MacKinnon states the insight this way:
Gender is … a social status based on who is permitted to do what to whom … gender is an ideology…. Gender has no basis in anything other than the social reality its hegemony constructs. Gender is what gender means.
Neither scholar is concerned with the implications of this hash of sex and sex roles. With its tacit insistence on the absolute rule of social conditioning, for instance, it provides the heterosexual majority with a new rationale for imposing the tyranny of behavior modification on the homosexual minority. If all behavior is stored in culture, including our institutions of what it means to be human, the problem of incest, for example, can be solved merely by lifting the taboo. If everything is learned, any social system will do, because we can be trained to live in any kind of society. The word "inhuman" loses all meaning without a guide-pin to human needs by which to judge the world….

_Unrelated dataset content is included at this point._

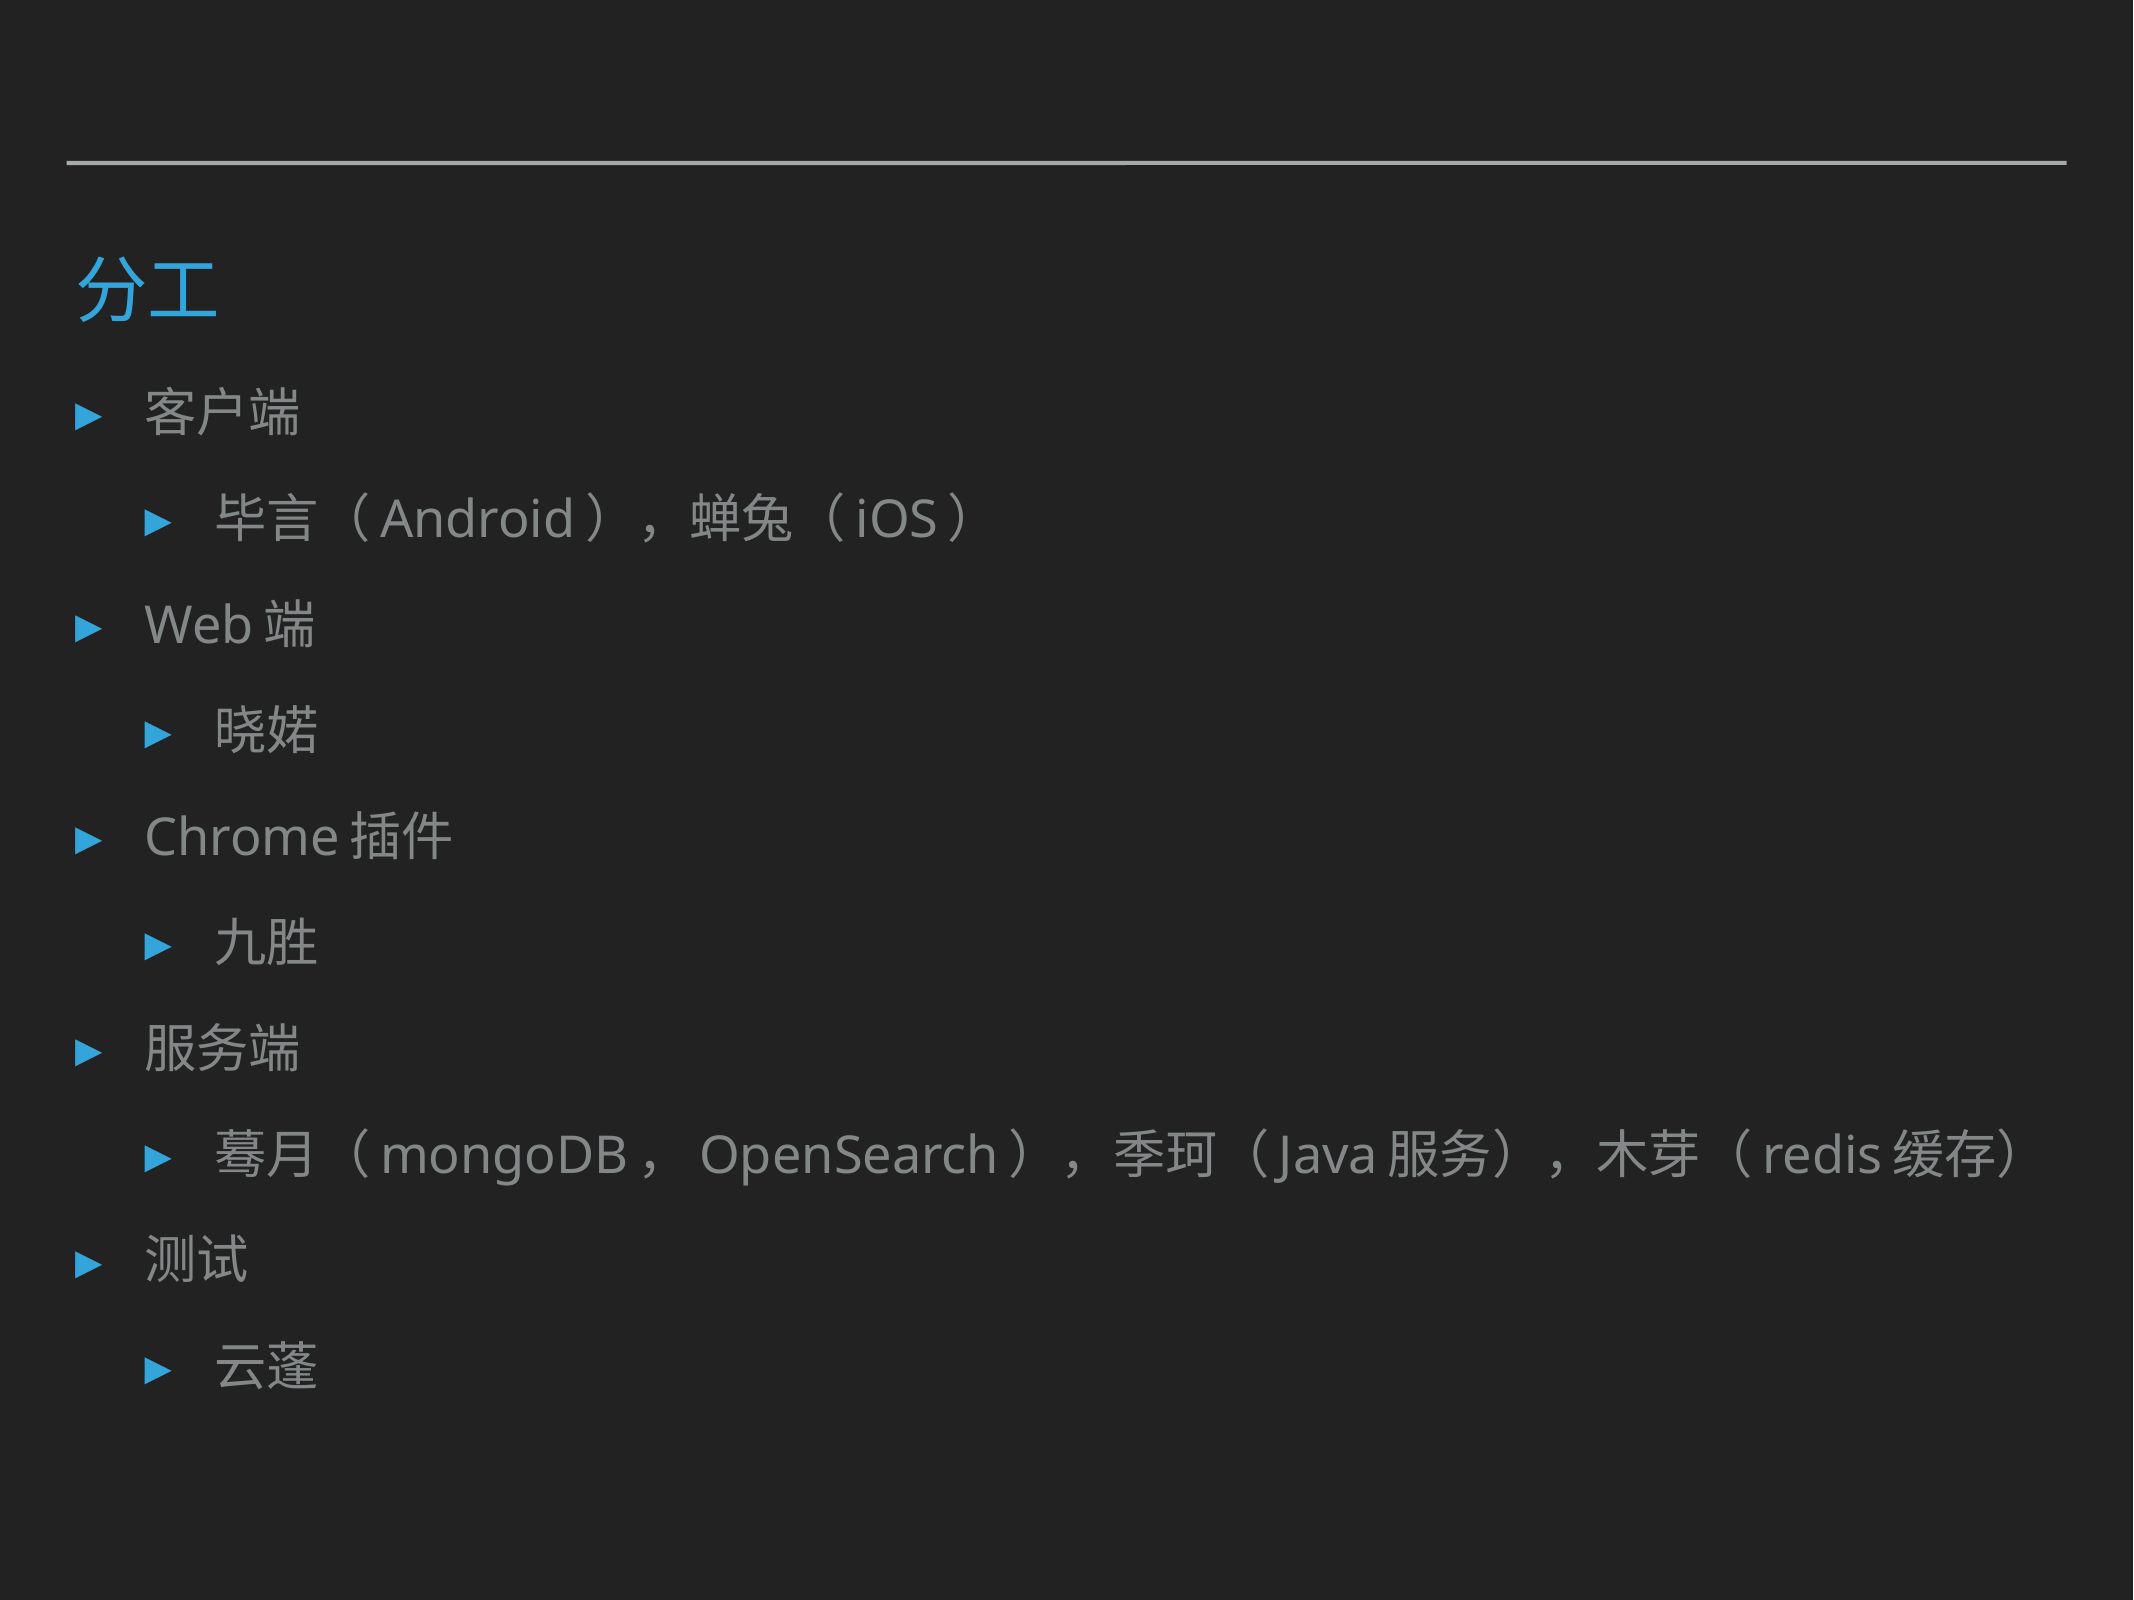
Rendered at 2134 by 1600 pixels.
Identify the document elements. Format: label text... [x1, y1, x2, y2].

title 分工 [66, 251, 2068, 370]
list 客户端 毕言（Android），蝉兔（iOS） Web端 晓婼 Chrome插件 九胜 服务端 蓦月（mongoDB，OpenSearch），季珂（Java服务），木芽（redis缓存） 测试 云蓬 [66, 370, 2068, 1453]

The eye for smut is sharper than the eye for our own subterranean biases and fears. Behind the catch phrases of the porn squad ("subordination of women," "trafficking in women's bodies") crouches the tattered old horror of masturbation. Lurking, too, is the ancient repugnance of the Better Sort for the desolate and down-and-out who inhabit porn districts. The sexuality of "that element" is a menacing nether world, condemned as obscene because it reminds us of the fragility of our well-being. Antiporn crusades are a symbolic barrier between us and them, illusory buffers against all wayward, darkling encroachments on our slender margins of safety. Such movements are cruel in that they fail to address the conditions that help create and sustain "offensive" populations of the economically or emotionally disenfranchised. They divert scarce resources from the enforcement of existing sanctions against actual harmful behavior. In addition, they contribute nothing to the material ability of women to leave abusive relationships or exploitative jobs.
MacKinnon and Dworkin are mountebanks strutting on a feminist stage. Women have much to lose by submitting to the regressive "protection" of these neobarbaric thought police and self-appointed arbiters of "correct" sexuality. Despite the reservations we might have about pornography, the only proven danger to date is the censorship mentality itself. There is no constitutional protection for women or men against uncertainty, ambivalence, dread or distaste. These are the hazards of living. By seeking legislation against speculative perils and whatever offends us, we invite suppression of any controversial speech. Such censorship is the cherished technique of every Führer who claims to know what is good for us.